# cristallo v. C50



## sbrsport (Dec 26, 2005)

I am looking at both frames. I weigh about 135 so am not overly concerned with stiffness, but more with long distance comfort and descending stability. For anyone who has ridden both, I would appreciate all thoughts. Oh, the Cristallo is $1,000 cheaper, so if the C50 is better, how much better? Thanks.


----------



## Paris_Metro (Aug 7, 2006)

The C50 is going to be a plush comfy ride whereas the Cristallo is quite stiff. If by long rides you mean 100 miles and under I think the Cristallo should suit you fine. If you're doing double centuries, however, definately go with the C50. Both frames are stable and, if set up properly, should handle like a dream.


----------



## ballmon (Mar 23, 2005)

sbrsport said:


> I am looking at both frames. I weigh about 135 so am not overly concerned with stiffness, but more with long distance comfort and descending stability.
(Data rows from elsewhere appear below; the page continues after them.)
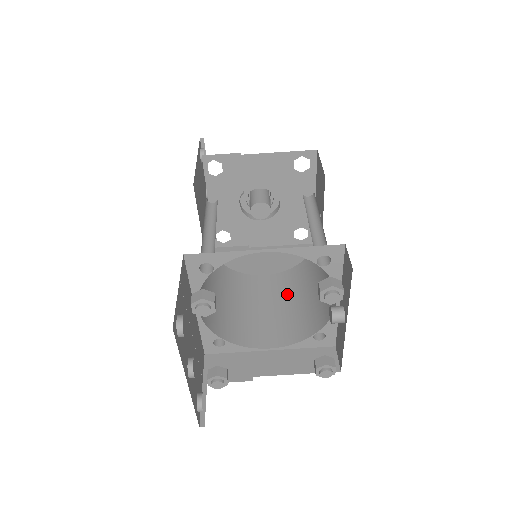
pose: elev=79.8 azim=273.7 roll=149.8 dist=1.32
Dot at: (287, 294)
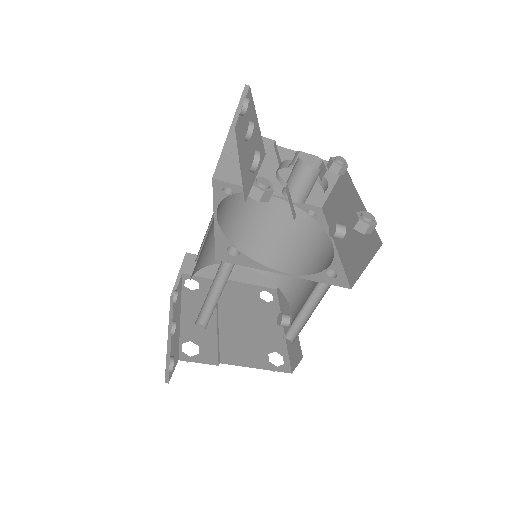
Dot at: (276, 229)
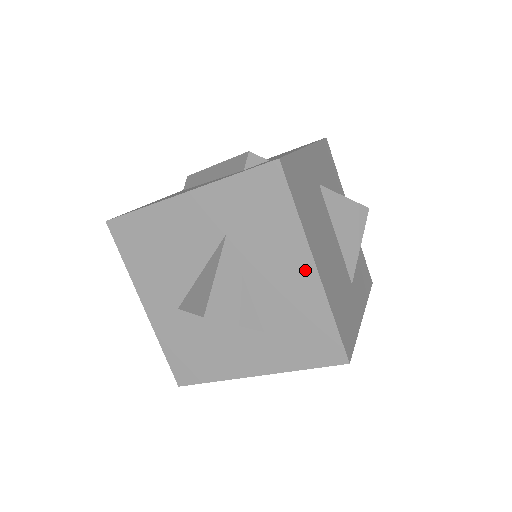
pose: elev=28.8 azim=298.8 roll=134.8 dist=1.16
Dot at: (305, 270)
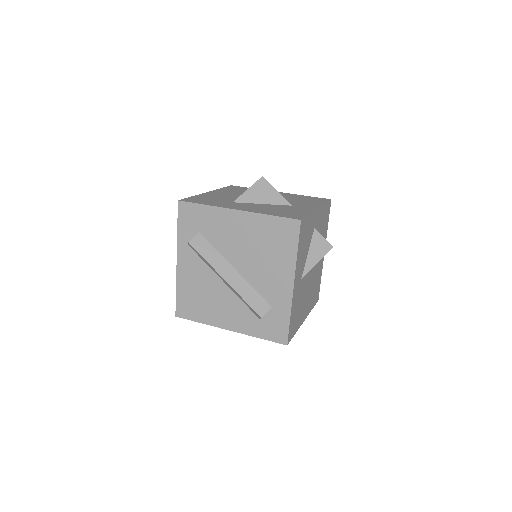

For anyone who has ridden both, I would appreciate all thoughts. Oh, the Cristallo is $1,000 cheaper, so if the C50 is better, how much better? Thanks.



Way better I'd say, the C-50 is the only real choice.


----------



## sbrsport (Dec 26, 2005)

Ballmon: Just curious. Have you ridden both? When you say "way better," in what way? Thanks for any info.


----------



## ballmon (Mar 23, 2005)

sbrsport said:


> Ballmon: Just curious. Have you ridden both? When you say "way better," in what way? Thanks for any info.



Yes, I've ridden both. In my opinion, the C-50, while stiff, offers the most incredible plush ride of any bike avalible in the market. Incredible vibration damping. The Crisallo, not so much!!


----------



## sbrsport (Dec 26, 2005)

thanks for the info. How do you compare the handling of the two (especially descending)? I know its dumb, but I really like one of the paint jobs on the Cristallo that is not offered on the C50. Also, it is more than $500 cheaper.


----------



## ballmon (Mar 23, 2005)

The C-50 never gets nervous at any speed and I've had mine over 50 mph. Rock solid!!


----------



## Pizza Man (Oct 25, 2006)

*What about the Extreme C?*

I am also about 135 pounds & I've been considering the C50, Cristallo & Extreme C. 

Does anyone have any comments about the ride of the Extreme C?

Is it true that it only has screws for 1 H2O bottle? That wouldn't work for me.

Thanks,

PM


----------



## ballmon (Mar 23, 2005)

Pizza Man said:


> I am also about 135 pounds & I've been considering the C50, Cristallo & Extreme C.
> 
> Does anyone have any comments about the ride of the Extreme C?
> 
> ...


At 135, the Extreme C was built just for you. Bad news is that it's got mounting hardware for just one bottle.


----------



## gibson00 (Aug 7, 2006)

I concur with what others have said about the C50. I finally got a couple of 2 hour rides in on my C50. WOW, what a difference in feel compared to my Cannondale Six13. My first thought was that this must be what a comfy touring bike feels like!!! Rock steady, and like a magic carpet ride, and thas on clinchers at 115-120 psi (Vittoria EVO CX's on Shimano 7801 SL's).
If you like the twitchy/fast handling racing bike feel, you may in fact not like the C50. It is that smooth.


----------



## boonen (Mar 24, 2005)

ballmon said:


> At 135, the Extreme C was built just for you. Bad news is that it's got mounting hardware for just one bottle.


This is not true. Although there are models out there with only one bottle cage mount, most have two. (only the very first models had only one standard, now you have to specify it if you only want one cage, I guess Colnago realized that most people do want to be able to carry two cages)

Here is an example of one with two cages: http://fairwheelbikes.com/forum/viewtopic.php?t=1022


----------